Chart comprehension data:

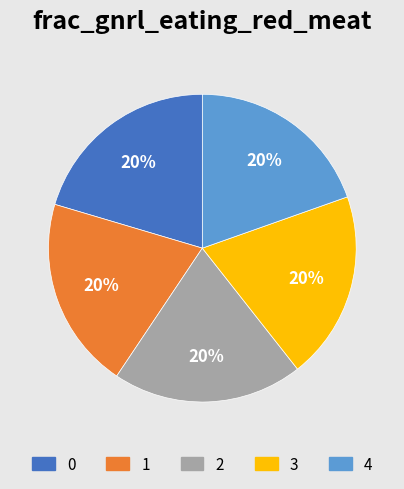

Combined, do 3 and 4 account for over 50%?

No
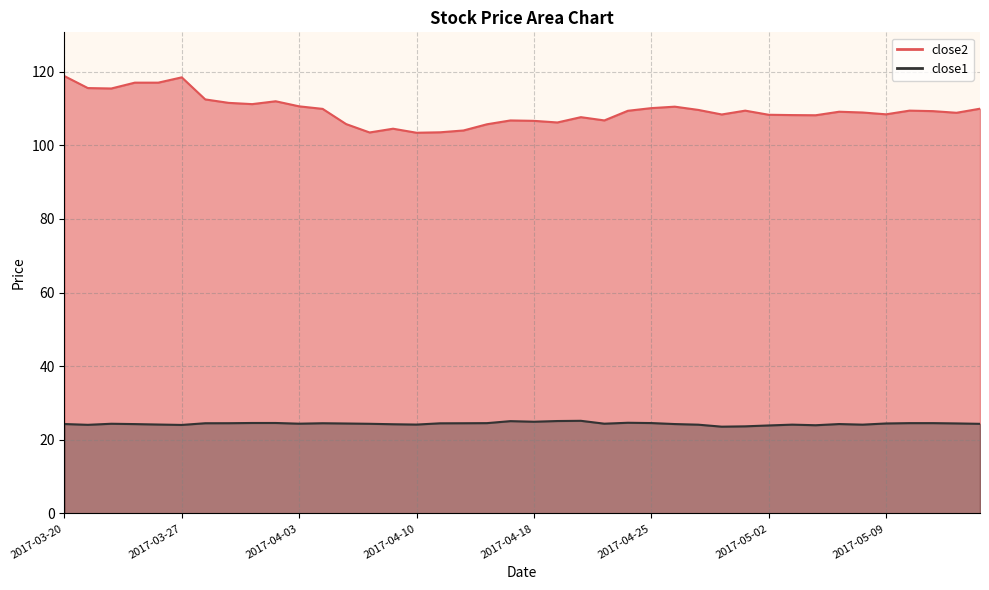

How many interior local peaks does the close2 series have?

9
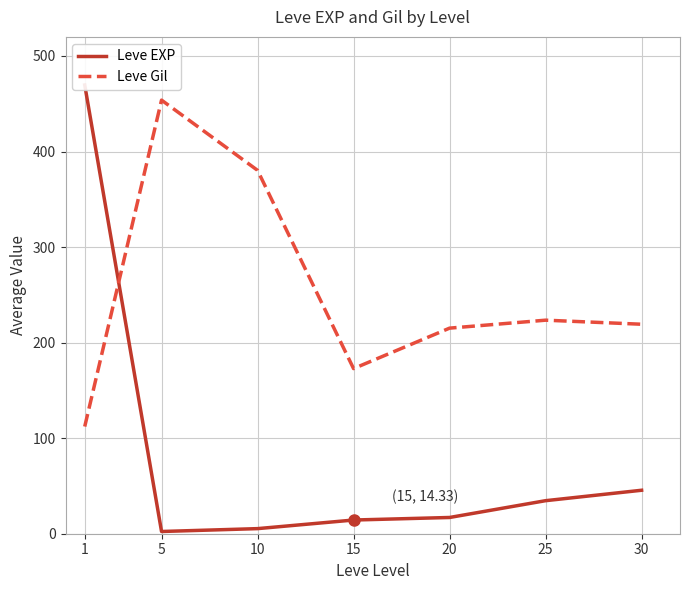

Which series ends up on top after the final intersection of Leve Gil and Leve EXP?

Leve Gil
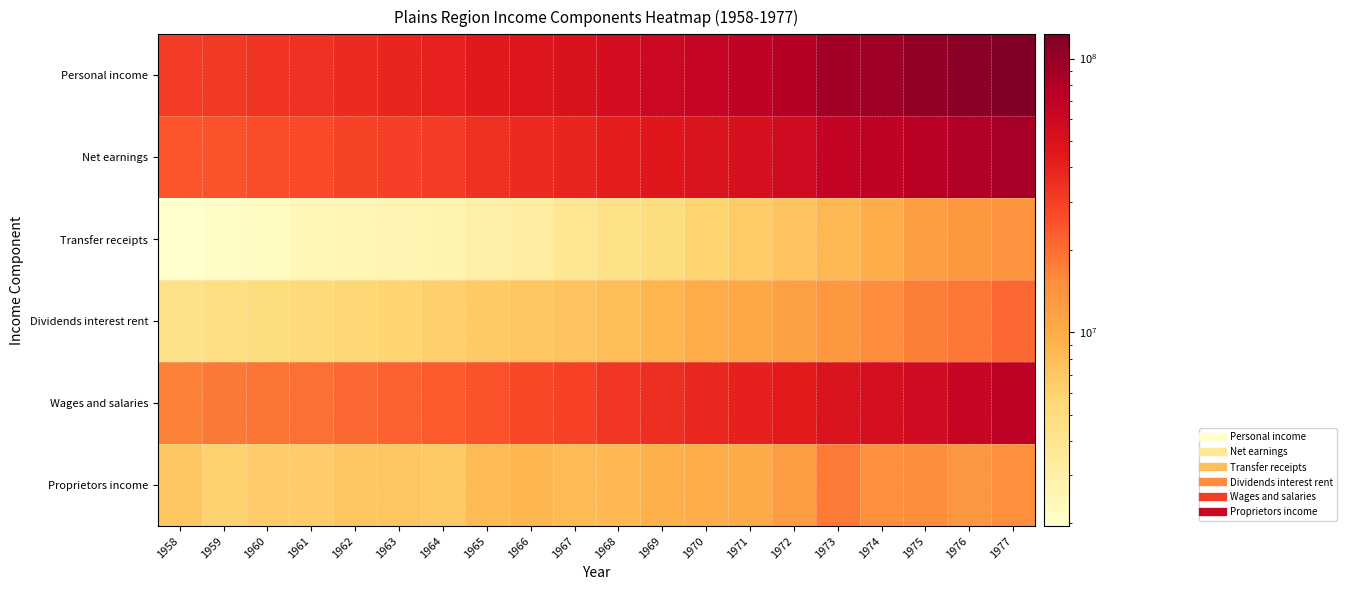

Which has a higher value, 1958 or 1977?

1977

● DIRECTIVE
Write out all of the data above word for word, leaving out the pictures.

● ANSWER SPACE
Combined, do 3 and 4 account for over 50%?

No

How many interior local peaks does the close2 series have?

9

Which series ends up on top after the final intersection of Leve Gil and Leve EXP?

Leve Gil

Which has a higher value, 1958 or 1977?

1977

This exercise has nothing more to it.